### EXERCISE
Reproduce only this stretch of the listing below: from the line with "156 11 8758" through the line with "425 53 1648", exactly as written, with pictures excluded.

### RECORDS FOR THE EXERCISE
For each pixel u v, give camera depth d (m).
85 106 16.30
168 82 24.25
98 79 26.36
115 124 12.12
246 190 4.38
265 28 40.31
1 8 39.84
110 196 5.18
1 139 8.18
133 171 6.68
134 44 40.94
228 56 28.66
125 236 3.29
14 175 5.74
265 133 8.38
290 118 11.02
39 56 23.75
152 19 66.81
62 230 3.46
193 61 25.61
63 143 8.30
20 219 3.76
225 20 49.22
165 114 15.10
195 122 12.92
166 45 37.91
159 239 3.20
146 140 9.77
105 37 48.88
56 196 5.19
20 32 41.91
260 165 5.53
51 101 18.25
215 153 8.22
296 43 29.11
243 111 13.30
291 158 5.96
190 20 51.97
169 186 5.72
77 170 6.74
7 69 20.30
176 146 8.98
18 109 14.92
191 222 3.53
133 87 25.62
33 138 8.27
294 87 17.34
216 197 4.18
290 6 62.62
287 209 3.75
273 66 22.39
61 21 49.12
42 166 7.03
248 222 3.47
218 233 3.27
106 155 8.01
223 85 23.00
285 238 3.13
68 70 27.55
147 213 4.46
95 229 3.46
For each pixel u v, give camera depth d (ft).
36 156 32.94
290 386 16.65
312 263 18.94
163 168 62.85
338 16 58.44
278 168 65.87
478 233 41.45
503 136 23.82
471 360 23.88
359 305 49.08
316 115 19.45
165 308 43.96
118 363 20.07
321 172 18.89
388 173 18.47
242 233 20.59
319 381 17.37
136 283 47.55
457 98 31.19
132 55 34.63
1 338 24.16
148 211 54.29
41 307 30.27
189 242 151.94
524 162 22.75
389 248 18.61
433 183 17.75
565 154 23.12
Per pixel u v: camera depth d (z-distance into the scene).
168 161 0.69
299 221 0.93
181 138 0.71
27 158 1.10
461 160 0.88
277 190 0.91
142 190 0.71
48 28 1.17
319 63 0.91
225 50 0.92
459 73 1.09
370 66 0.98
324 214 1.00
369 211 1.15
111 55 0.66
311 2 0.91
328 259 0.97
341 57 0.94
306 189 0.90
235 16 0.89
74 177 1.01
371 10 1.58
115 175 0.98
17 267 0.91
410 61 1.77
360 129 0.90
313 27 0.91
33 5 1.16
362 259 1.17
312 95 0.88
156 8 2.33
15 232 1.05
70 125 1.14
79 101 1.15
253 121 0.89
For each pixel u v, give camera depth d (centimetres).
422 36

...

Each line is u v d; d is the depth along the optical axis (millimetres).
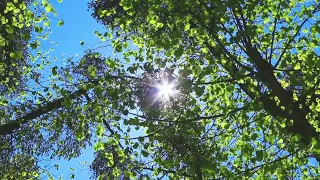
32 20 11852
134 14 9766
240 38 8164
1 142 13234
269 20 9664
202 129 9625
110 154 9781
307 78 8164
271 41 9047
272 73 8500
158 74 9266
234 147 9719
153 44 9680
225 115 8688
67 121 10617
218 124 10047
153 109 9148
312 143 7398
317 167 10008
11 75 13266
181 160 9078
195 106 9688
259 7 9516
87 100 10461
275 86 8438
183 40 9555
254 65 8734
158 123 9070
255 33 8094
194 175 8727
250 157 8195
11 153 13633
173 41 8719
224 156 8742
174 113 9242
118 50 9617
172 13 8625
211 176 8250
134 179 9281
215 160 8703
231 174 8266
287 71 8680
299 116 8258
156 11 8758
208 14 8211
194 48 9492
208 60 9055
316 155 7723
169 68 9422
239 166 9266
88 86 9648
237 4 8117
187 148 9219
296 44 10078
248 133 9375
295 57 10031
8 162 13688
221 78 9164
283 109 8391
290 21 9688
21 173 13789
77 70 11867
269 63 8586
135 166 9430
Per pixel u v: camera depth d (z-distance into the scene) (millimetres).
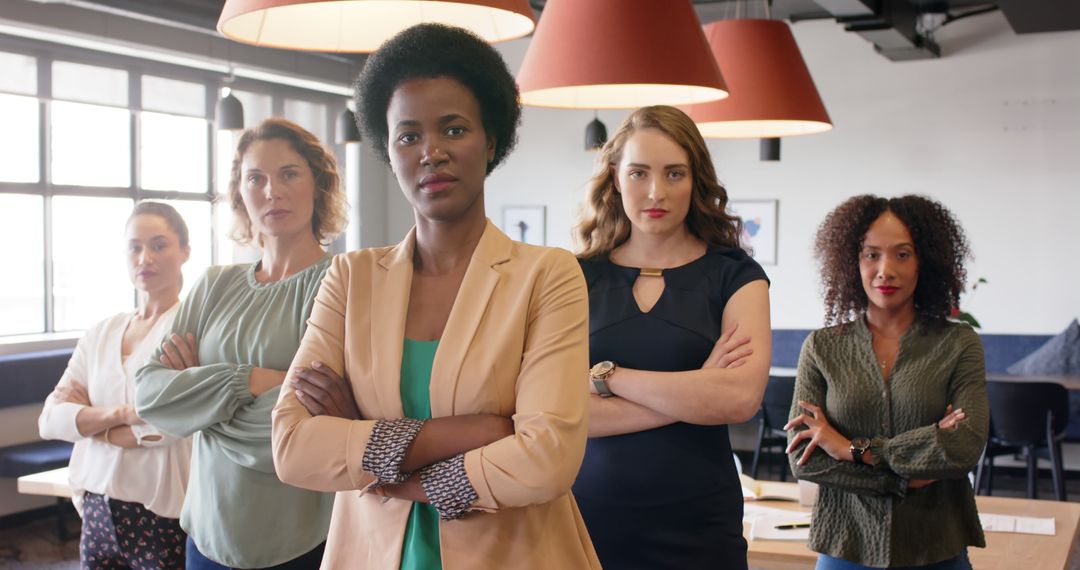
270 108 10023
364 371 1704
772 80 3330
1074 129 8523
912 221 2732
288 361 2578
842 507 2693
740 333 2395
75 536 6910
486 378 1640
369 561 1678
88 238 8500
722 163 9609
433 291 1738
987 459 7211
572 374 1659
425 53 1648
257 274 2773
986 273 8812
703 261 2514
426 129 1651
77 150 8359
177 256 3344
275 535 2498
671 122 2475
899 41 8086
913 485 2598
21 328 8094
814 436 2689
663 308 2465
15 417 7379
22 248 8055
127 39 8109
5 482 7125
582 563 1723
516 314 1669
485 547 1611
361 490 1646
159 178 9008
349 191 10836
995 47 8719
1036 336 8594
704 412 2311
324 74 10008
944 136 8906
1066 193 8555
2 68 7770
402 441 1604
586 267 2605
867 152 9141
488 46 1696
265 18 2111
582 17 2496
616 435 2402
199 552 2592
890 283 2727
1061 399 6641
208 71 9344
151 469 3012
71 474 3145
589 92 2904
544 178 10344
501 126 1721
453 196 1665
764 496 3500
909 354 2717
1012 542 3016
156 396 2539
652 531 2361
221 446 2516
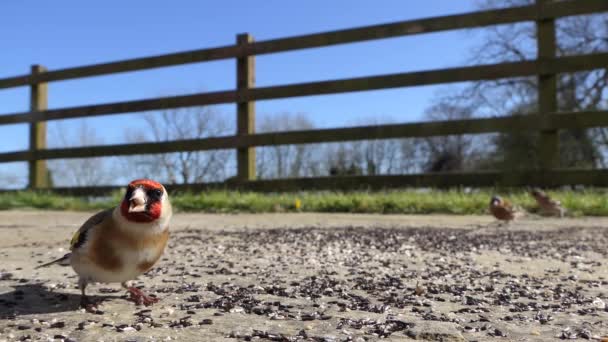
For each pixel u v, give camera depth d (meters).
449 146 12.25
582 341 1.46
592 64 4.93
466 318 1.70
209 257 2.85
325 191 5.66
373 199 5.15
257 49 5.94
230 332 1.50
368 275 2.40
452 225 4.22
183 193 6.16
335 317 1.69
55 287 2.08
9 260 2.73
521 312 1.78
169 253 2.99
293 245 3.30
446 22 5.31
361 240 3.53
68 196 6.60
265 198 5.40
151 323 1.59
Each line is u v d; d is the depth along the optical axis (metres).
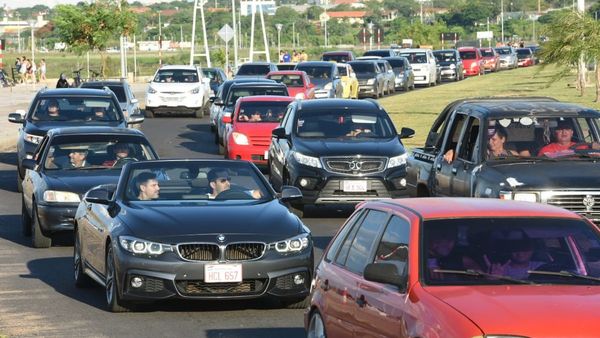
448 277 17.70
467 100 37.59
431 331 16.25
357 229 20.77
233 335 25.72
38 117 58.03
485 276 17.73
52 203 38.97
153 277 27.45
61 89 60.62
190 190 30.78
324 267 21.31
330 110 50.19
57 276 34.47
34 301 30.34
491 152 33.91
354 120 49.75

==

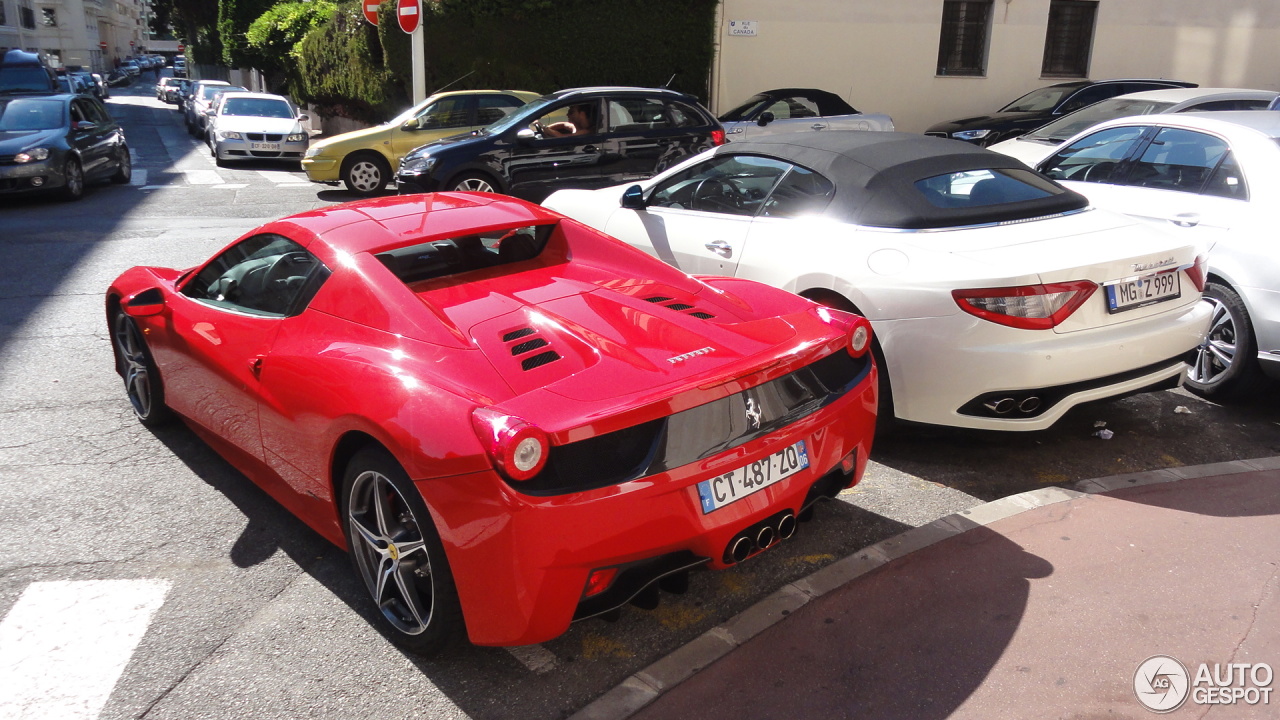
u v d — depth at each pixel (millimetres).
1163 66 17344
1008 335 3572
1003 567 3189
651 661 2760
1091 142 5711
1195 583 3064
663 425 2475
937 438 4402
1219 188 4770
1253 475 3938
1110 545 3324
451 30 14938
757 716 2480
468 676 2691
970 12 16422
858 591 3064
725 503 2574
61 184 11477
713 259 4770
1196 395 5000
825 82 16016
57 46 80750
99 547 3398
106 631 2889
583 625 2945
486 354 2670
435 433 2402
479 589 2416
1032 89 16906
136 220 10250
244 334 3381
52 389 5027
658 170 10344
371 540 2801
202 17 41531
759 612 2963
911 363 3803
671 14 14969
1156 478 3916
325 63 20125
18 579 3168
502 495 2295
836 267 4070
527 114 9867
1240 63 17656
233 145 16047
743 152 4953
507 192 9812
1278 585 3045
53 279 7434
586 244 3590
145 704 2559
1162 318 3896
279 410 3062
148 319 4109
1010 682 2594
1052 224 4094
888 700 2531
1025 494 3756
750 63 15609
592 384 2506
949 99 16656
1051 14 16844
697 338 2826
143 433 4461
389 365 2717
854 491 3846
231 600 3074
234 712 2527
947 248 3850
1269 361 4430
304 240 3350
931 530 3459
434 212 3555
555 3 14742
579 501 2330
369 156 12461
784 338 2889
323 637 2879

### SOLUTION BELOW
156 11 8758
208 14 8211
194 48 9492
208 60 9055
316 155 7723
169 68 9422
239 166 9266
88 86 9648
237 4 8117
187 148 9219
296 44 10078
248 133 9375
295 57 10031
8 162 13688
221 78 9164
283 109 8391
290 21 9688
21 173 13789
77 70 11867
269 63 8586
135 166 9430
Per pixel u v: camera depth d (z-distance into the scene) (millimetres).
270 108 10023
364 371 1704
772 80 3330
1074 129 8523
912 221 2732
288 361 2578
842 507 2693
740 333 2395
75 536 6910
486 378 1640
369 561 1678
88 238 8500
722 163 9609
433 291 1738
987 459 7211
572 374 1659
425 53 1648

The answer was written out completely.